Perhaps instead of doubting that it was right to choose crew members belonging to historically disadvantaged minorities, like Canadians :-), one should wonder why only the crew members are diverse, but not their chief, which is a more stereotypical American, as chiefs are expected to be in USA.

A conspiracy theorist can argue both ways, either that choosing a diverse crew was done as a favor to those kinds of people, or on the contrary, that choosing a diverse crew was done as a disfavor to them, to show them who is really their boss.

So no matter what choice is done, people can criticize it for more or less imaginary reasons.

> While it is obvious that the fact that except for the commander, the crew was composed of a woman, a Canadian and an African-Caribbean-American, cannot have happened by chance

Why is this obvious?

Musk and his ilk have mesmerized a lot of people.

It’s easier for them to believe in the fantasy superiority of a rocket which hasn’t achieved orbit than the real achievements of NASA and other space agencies.

It’s supercharged by a desire to politicize science to defend their sexist and white supremacist worldview. It pains them to see people they dismiss achieving great things. There are no able minorities. Just unfairness. A fair world to them is white men on top, everyone else below.

What’s funny is how different they are from the people they idolize. Just as SS officers would be disgusted by your average ICE recruit, you average NASA engineer from Apollo would have seen through Musk in an instant.
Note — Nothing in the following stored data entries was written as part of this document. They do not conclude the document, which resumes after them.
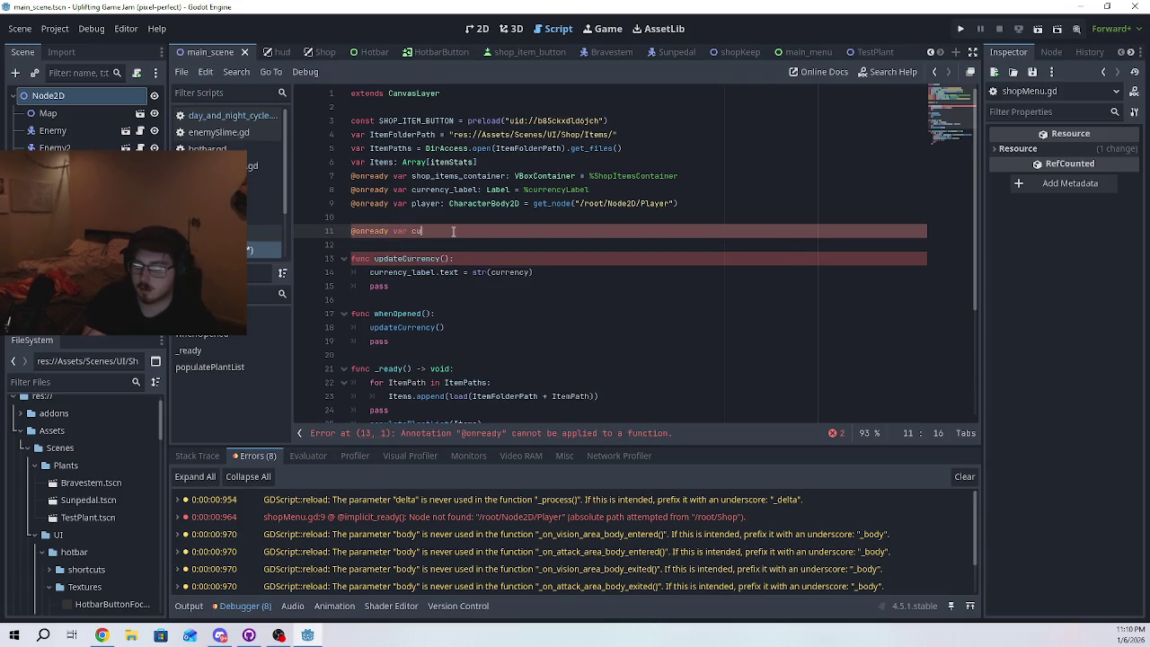
pyautogui.write('rrency ')
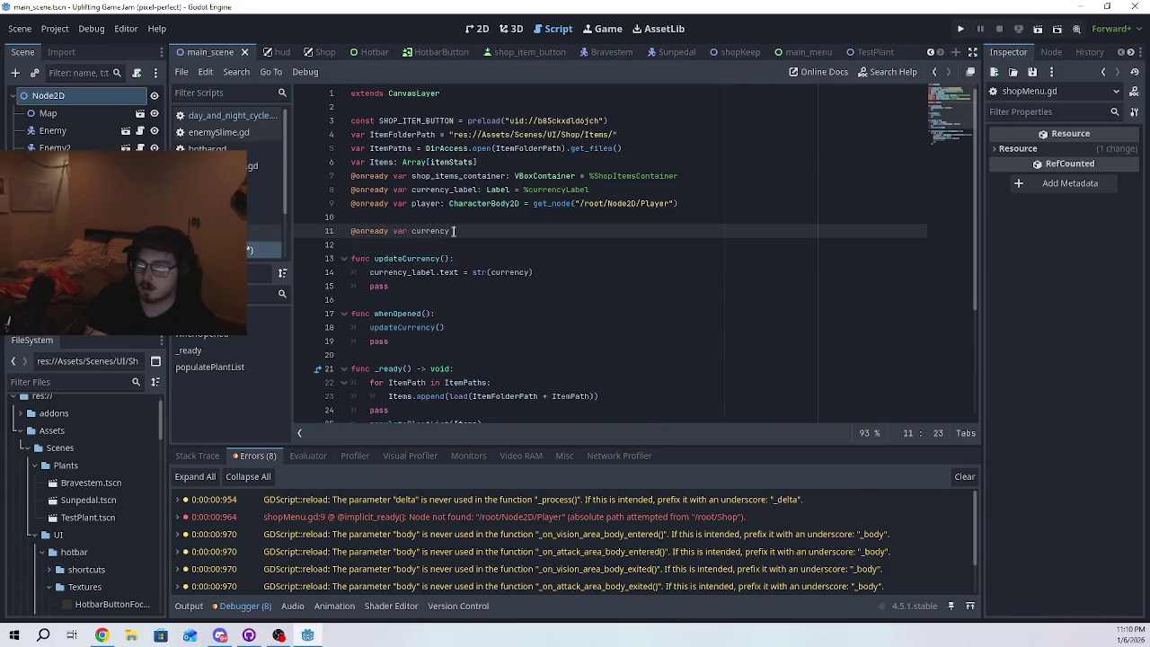
pyautogui.write('= pla')
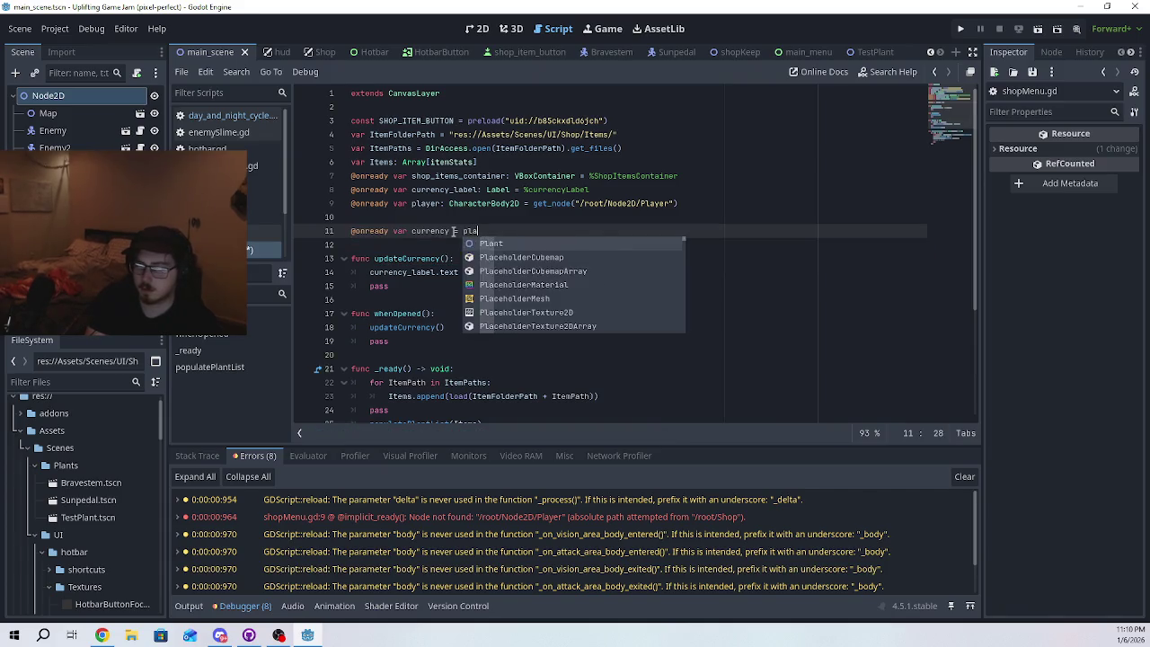
pyautogui.write('yer.get')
A rocket that requires tens of fueling trips to make a single moon run would be an anathema to them and they would call it out of the bad engineering it is.

There is so much anger that reality is stronger than prejudice and whatever they say and do women, brown and disabled people will be increasingly prominent, powerful and influential whatever they wish the case was.

> they had women and non white people on board

I thought this was a straw man, because surely wtf is even the point of this comment, but nope, sure enough, ctrl+f and there are comments like that here. Wow.

> "...oh, they had women and non white people on board..."

That is from the article

It’s a 50 year old achievement.

I couldn’t do it personally but as a nation or humanity, we can do better, even if it was hard.

What year did nasa land on the moon again?

Thanks, edited my comment to reflect this reply.
you should not ask why they went to the moon again, but ask about why they went to the moon again NOW.

you will see why the whole ordeal was super polished etc.

not to the detriment of nasa nor astronauts or anyone involved. they are doing science and pretty epic things.

so then maybe you can allow to detach your sentiment from the science and acheivement and place it on the appropriate point. (us leadership and their wars needing to give ppl a bit of dopamine because the populus is getting saturated with bad news).

Also, i kinda doubt as a nation or humanity you would do better. i dont know who you are , but this is saying you will be better than some of the brightest minds working at esa, spacex, nasa and chinese, indian, russian equavalents etc

as humanity ... yeah. good luck getting people to work together more than they already do... do you think no one is trying it??? what is your grand plan? how would you do it better?

you cant just make such claims willynilly..show credentials and proof you can do it.